Natchez Trace State Park offers multiple RV camping opportunities. All campgrounds have picnic tables, fire pits with grills, water, and restrooms. Leashed pets are allowed in all campgrounds. In addition to the three main state park campgrounds, there's also an equestrian camp featuring 62 sites with electric and water hookups.
There are two campgrounds at Cub Lake. Campground One has 23 sites with water hookups and 20, 30, and 50-amp electric hookups. This campground can only accommodate smaller RV rentals up to 25 feet in length. This campground is open seasonally. Campground Two has 46 sites without hookups, but drinking water is available, and it shares a dump station with Campground One.

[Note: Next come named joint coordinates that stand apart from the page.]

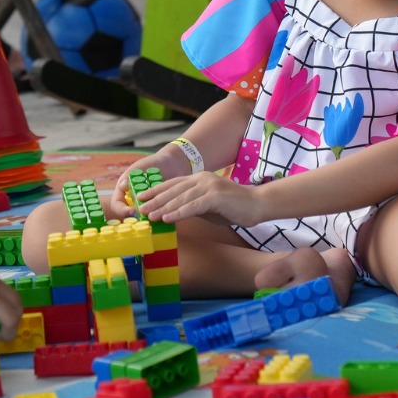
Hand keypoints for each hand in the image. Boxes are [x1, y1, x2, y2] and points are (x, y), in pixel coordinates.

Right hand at [107, 145, 188, 218]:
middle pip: (129, 214)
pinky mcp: (159, 208)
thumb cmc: (150, 164)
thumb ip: (128, 177)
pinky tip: (166, 212)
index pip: (117, 205)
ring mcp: (146, 206)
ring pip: (144, 217)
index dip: (122, 210)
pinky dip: (160, 215)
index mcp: (124, 193)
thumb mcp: (137, 168)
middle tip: (146, 216)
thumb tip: (122, 185)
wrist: (170, 163)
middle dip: (137, 216)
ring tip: (157, 214)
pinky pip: (157, 215)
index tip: (132, 211)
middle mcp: (133, 202)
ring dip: (149, 216)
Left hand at [135, 170, 262, 227]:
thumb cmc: (232, 207)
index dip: (156, 191)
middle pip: (173, 190)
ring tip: (149, 215)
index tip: (141, 198)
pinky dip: (179, 213)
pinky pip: (193, 206)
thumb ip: (191, 204)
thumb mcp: (207, 205)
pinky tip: (167, 219)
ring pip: (181, 198)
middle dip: (155, 200)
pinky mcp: (216, 197)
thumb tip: (171, 212)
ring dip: (163, 208)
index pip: (172, 184)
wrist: (257, 205)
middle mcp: (202, 179)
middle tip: (140, 209)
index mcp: (199, 178)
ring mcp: (209, 186)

This one is for even smaller RVs no longer than 20 feet.
The Pin Oak Campground is a larger state park RV campground with 77 sites, flushing toilets, and showers. All sites here have full-service hookups with 50-amp electric, sewer, and water. If Cub Lake can’t accommodate your rig, Pin Oak welcomes RVs up to 80 feet long. This campground is open year-round and has beach access to keep you cool on hot summer days.
There’s a lot to explore within and near Natchez Trace State Park. The park has an excellent museum at the visitors' center featuring exhibits about local history and wildlife. While you're there, you can book a spot on naturalist-led hikes to learn more about the park’s resources, including the hundreds of species of birds. Annual events include Ranger Camp, an Easter Egg Hunt, and the Fall Festival. Other nearby attractions include Civil War battlefields and additional state parks, like Johnsonville State Historic Park in New Johnsonville.
If you’re up for a longer journey in your rental RV, you can continue the historic Natchez Trace Parkway for 450 miles south to Natchez, Mississippi. You’ll find numerous outstanding RV camping and hiking opportunities along the parkway.
Natchez Trace State Park is right on Interstate 40, so you can find several gas stations within a couple of miles east or west of the highway. If you need to do any significant shopping, your best bet is likely Lexington, less than 15 miles to the south. Driving west on Interstate 40 will take you to Memphis and the city's infamous barbecue, or you can drive east to Nashville to visit the Grand Ole Opry and the Country Music Hall of Fame.